Pink Buttercream
6 servings
15 minutes
Pink cream is the embodiment of elegance in French cuisine. Its airy texture and rich creamy flavor are perfectly complemented by a light sweetness and a delicate pink hue. Historically, such creams were used in exquisite desserts to adorn cakes and pastries at royal receptions. With its soft taste, it is ideal for decorating biscuits, éclairs, and cupcakes and can also serve as a refined layer for multi-layered cakes. Prepared in a water bath, it achieves a silky smoothness, while the whipping process transforms it into a weightless cloud of delight. The addition of coloring gives it an elegant pinkness, making it not only delicious but also aesthetically appealing.
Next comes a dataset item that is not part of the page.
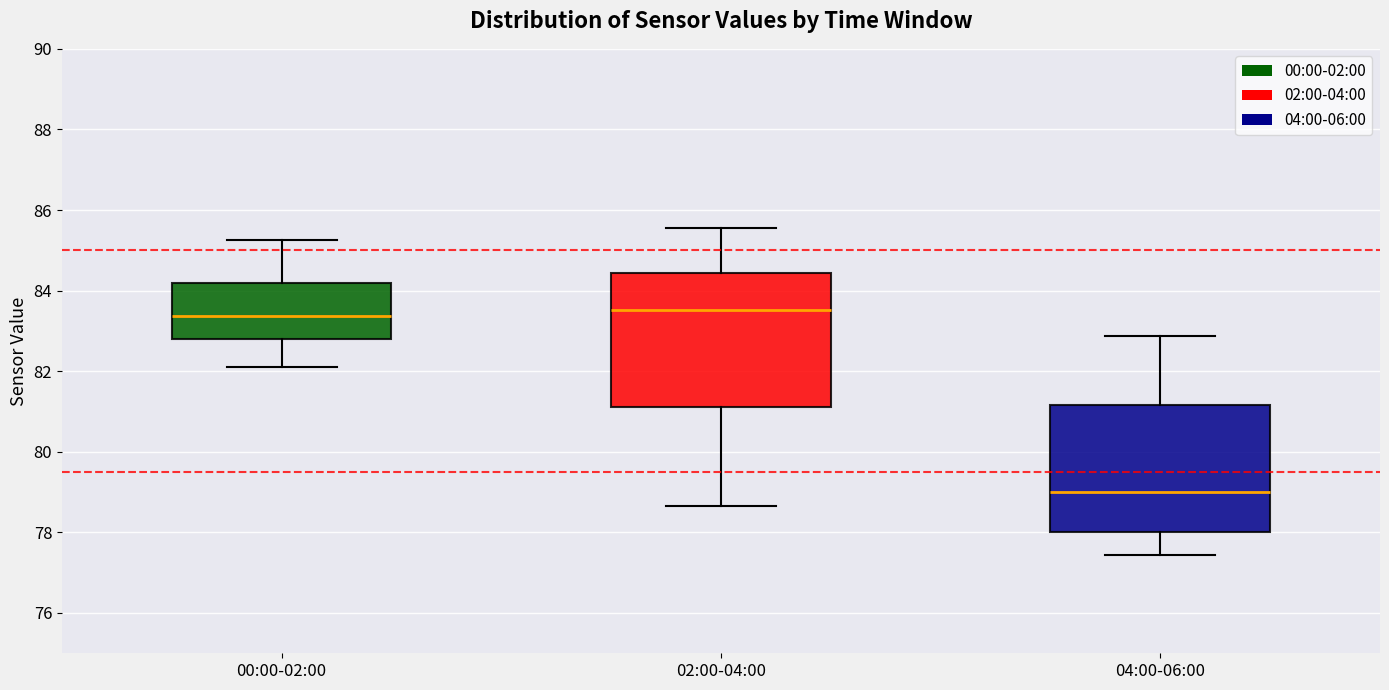

Reading left to right, read every box against the y-axis: the position of its median line, the range the box covers, and the ends of its whiskers. The values are not printed on the chart, so give them approximately, as read against the axis.

00:00-02:00: median 83.4, box 82.8 to 84.2, whiskers 82.2 to 85.2
02:00-04:00: median 83.6, box 81.2 to 84.4, whiskers 78.6 to 85.6
04:00-06:00: median 79.0, box 78.0 to 81.2, whiskers 77.4 to 82.8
It is a true masterpiece of pastry art that captivates from the first glance and the first bite.

1
In a water bath, whisk sugar, egg whites, and salt until the sugar dissolves and the syrup reaches 70 degrees.
- Sugar: 210 g
- Egg white: 5 piece
- Salt: pinch
2
Pour into a bowl and beat with a mixer at medium speed for 5 minutes. Increase the speed and beat for another 6 minutes until thick foam forms.
3
Again reduce the speed and gradually add the softened butter in small portions. Then add a few drops of coloring to achieve your desired color.